• What you will do: Copy out the part of the post on tougher combat encounters starting at "As a DM two" and ending at "right freaking unlucky.", switching "unlucky" to "unfortunate".

• Text segment:

- - - - - - -

I found my fights were far too easy when facing nothing but melee monsters. Adding ranged attackers helped, but the biggest change I found was adding in a spellcaster to support a few weaker creatures.

First level Faerie Fire can help overcome high AC characters. Fog Cloud can force ranged PCs to get closer to the fighting. Web is 2nd level. Slow and Hypnotic Pattern are 3rd. Either of those will wreck the PCs if there are weaker enemies to take advantage of the chaos and keep the party from striking the caster. Hold Person and Heat Metal, both 2nd level, can make the front line collapse in moments. Bless and Bane, both first level, will help allies or weaken enemies. Moonbeam and Flaming Sphere can shut down portions of the battlefield. Spells of level 1-3 are generally found on the spell lists of CR 2 creatures, and you can freely substitute spells known without changing CR.


If you feel exceptionally cruel, the spellcaster can flee after putting up a Concentration spell and then be used in the next fight. Caster drops Slow on the party and runs, then does the same thing in the next fight. In the third fight a Fog Cloud can be used to force the party squishies to the front where they will be targeted. In the fourth fight he'll Web them while archers fill them with holes. Giving him Shield should be enough to keep him alive while retreating. When the party finally catches up they should be exceptionally fed up with him. Your players will feel extremely accomplished when they finally kill him.
 


You can up the challenge level on the monsters you pick;add a NPC you create; add +tohit,damage buff the monsters; add more of them mix different types of monsters. Lots of options

As a DM two weeks ago I had to add extra Trolls (+7hit) on the fly when my best layed plans went sideways because I rolled so bad as the GM. I had the advantage on a round and still rolled nothing higher than a 7. I had hit 4 roles in a row with anything higher than a 7 freaking ridiculous and yes that was 4 rounds of combat with multiple trolls it was down right freaking unlucky.

- - - - - - -

• Supplied data:
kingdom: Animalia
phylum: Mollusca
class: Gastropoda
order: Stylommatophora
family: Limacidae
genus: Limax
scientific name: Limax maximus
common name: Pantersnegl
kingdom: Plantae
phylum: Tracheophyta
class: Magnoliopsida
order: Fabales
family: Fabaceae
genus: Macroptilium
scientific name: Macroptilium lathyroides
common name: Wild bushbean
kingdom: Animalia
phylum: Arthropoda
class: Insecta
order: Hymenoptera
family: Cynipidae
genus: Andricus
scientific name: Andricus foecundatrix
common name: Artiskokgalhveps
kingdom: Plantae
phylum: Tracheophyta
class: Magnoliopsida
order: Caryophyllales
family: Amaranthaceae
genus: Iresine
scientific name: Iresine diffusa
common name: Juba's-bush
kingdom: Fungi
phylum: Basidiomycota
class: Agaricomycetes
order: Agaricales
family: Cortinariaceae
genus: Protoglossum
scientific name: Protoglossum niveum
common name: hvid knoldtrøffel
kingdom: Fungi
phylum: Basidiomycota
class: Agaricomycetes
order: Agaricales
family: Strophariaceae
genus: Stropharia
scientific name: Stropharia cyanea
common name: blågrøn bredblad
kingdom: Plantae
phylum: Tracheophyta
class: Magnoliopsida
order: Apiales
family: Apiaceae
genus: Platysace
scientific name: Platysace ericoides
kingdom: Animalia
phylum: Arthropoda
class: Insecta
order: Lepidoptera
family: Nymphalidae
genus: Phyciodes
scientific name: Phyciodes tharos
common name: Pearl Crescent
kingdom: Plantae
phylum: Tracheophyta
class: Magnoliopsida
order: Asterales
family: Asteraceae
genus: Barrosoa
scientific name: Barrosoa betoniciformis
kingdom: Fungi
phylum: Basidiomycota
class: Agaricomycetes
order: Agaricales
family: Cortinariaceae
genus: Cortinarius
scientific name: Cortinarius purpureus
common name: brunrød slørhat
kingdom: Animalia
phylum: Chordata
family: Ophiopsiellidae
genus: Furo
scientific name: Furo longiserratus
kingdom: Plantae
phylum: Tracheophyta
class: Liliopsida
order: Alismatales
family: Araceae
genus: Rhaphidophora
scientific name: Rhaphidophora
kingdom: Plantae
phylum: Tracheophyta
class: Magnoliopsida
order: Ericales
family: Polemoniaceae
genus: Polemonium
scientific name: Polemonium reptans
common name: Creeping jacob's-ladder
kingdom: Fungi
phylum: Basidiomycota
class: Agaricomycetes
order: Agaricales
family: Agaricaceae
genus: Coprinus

- - - - - - -

• Result below:
As a DM two weeks ago I had to add extra Trolls (+7hit) on the fly when my best layed plans went sideways because I rolled so bad as the GM. I had the advantage on a round and still rolled nothing higher than a 7. I had hit 4 roles in a row with anything higher than a 7 freaking ridiculous and yes that was 4 rounds of combat with multiple trolls it was down right freaking unfortunate.